Extracted page text data:
#####

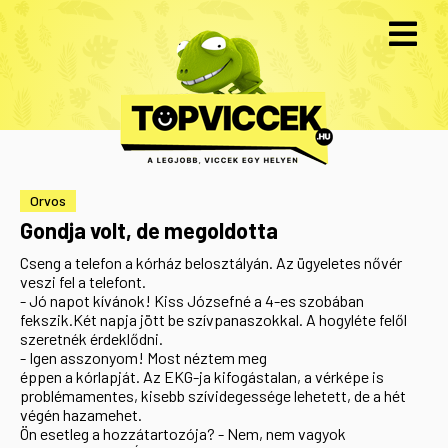
Orvos
Gondja volt, de megoldotta
Cseng a telefon a kórház belosztályán. Az ügyeletes nővér
veszi fel a telefont.
- Jó napot kívánok! Kiss Józsefné a 4-es szobában
fekszik.Két napja jött be szívpanaszokkal. A hogyléte felől
szeretnék érdeklődni.
- Igen asszonyom! Most néztem meg
éppen a kórlapját. Az EKG-ja kifogástalan, a vérképe is
problémamentes, kisebb szívidegessége lehetett, de a hét
végén hazamehet.
Ön esetleg a hozzátartozója? - Nem, nem vagyok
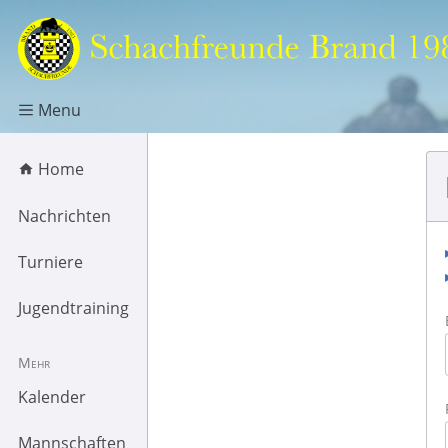
Menu
Home
Nachrichten
Turniere
Jugendtraining
Mehr
Kalender
Mannschaften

#####

Assignment –
Excluding the images, return each record above precisely as written.

Expected answer –
Orvos
Gondja volt, de megoldotta
Cseng a telefon a kórház belosztályán. Az ügyeletes nővér
veszi fel a telefont.
- Jó napot kívánok! Kiss Józsefné a 4-es szobában
fekszik.Két napja jött be szívpanaszokkal. A hogyléte felől
szeretnék érdeklődni.
- Igen asszonyom! Most néztem meg
éppen a kórlapját. Az EKG-ja kifogástalan, a vérképe is
problémamentes, kisebb szívidegessége lehetett, de a hét
végén hazamehet.
Ön esetleg a hozzátartozója? - Nem, nem vagyok
Menu
Home
Nachrichten
Turniere
Jugendtraining
Mehr
Kalender
Mannschaften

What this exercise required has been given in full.